As the sky grew darker, televisions throughout DCH Regional Medical Center flickered with ominous weather reports. Tuscaloosa was in the path of a monster storm a mile wide with winds of 190 miles per hour. Hospital employees began moving patients into the hallways. The lights went out, and the generators kicked on. Just a block away, the tornado blasted through the college town, wreaking devastation. Some of the hospital's windows blew out, but otherwise the hospital was unscathed.
Emergency preparedness plans helped the hospital establish its command center and guided it through the disaster and aftermath. But ultimately, it was the dedication of employees that carried the day as the hospital became an anchor for a shattered community.
Some people had huddled in the hospital's large parking garage to seek protection from the tornado. "After the tornado came through, [the hospital] became a place of refuge," says Francis. "People were just walking through the doors to get care. People who had lost their home were just walking over this way."
DCH Regional Medical Center eventually treated about 1,000 people who had been injured by the tornado, from mild concussions or fractures to life-threatening trauma. Eventually, authorities would determine that 43 people died in Tuscaloosa from that tornado.
In a disaster, hospital administrators must be able to expand their capacity even while employees wrestle with the same difficulties as the rest of the community.
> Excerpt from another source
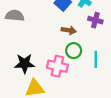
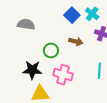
green circle: (74, 51) -> (51, 50), moved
In fact, about 300 employees were affected personally by the tornado, some of them facing catastrophic damage to their homes, says Francis. One part-time employee, a student, was killed in his home.
Yet employees continued to report for work even beyond their scheduled shifts. "We didn't have to call nurses in. People came on their own," she says. "Physicians who didn't [even] work here came to help. They were put to work. You had people who were working who didn't know if their house was standing."
Hospital sets up employee 'store'
Offers of help also poured in, and the health system mobilized to support employees and the community.
The Employee Assistance Program quickly responded to various needs, from the practical to the emotional. The hospital opened a "store," with personal items, such as shampoo, razors, and diapers, clothes, including color-coded hospital scrubs, and other household needs. The items were donated. Employee just needed to complete a checklist of their needs and they would be delivered to their unit.
There was an outpouring from around the country. St. Tammany Parish Hospital in LA, for example, sent gift cards from Winn-Dixie, Target, Walmart, and Lowes. The DCH Foundation set up a M*A*S*H* fund, which raised about $300,000 to assist employees. Unaffected employees could donate their unused paid-time-off in lieu of money.
The hospital also created a resource center for employees, a place where they could meet with representatives from the American Red Cross, legal counsel, construction contractors, or the credit union.
Ultimately, the tornado taught Tuscaloosa about resilience and caring. When a massive tornado hit Joplin, MO, about a month later, DCH Medical Center offered assistance. St. Johns Regional Medical Center there took a direct hit. The tornado shattered the windows and sent glass flying throughout the hospital, as the building shook and some patients were flung about. Five patients died due to the tornado, according to news reports.
"We appreciate everything that people have done for us. It makes you want to help others," says Francis.
Even months after the tornado, clean up continued. "We are moving along. And so is Tuscaloosa," Francis says.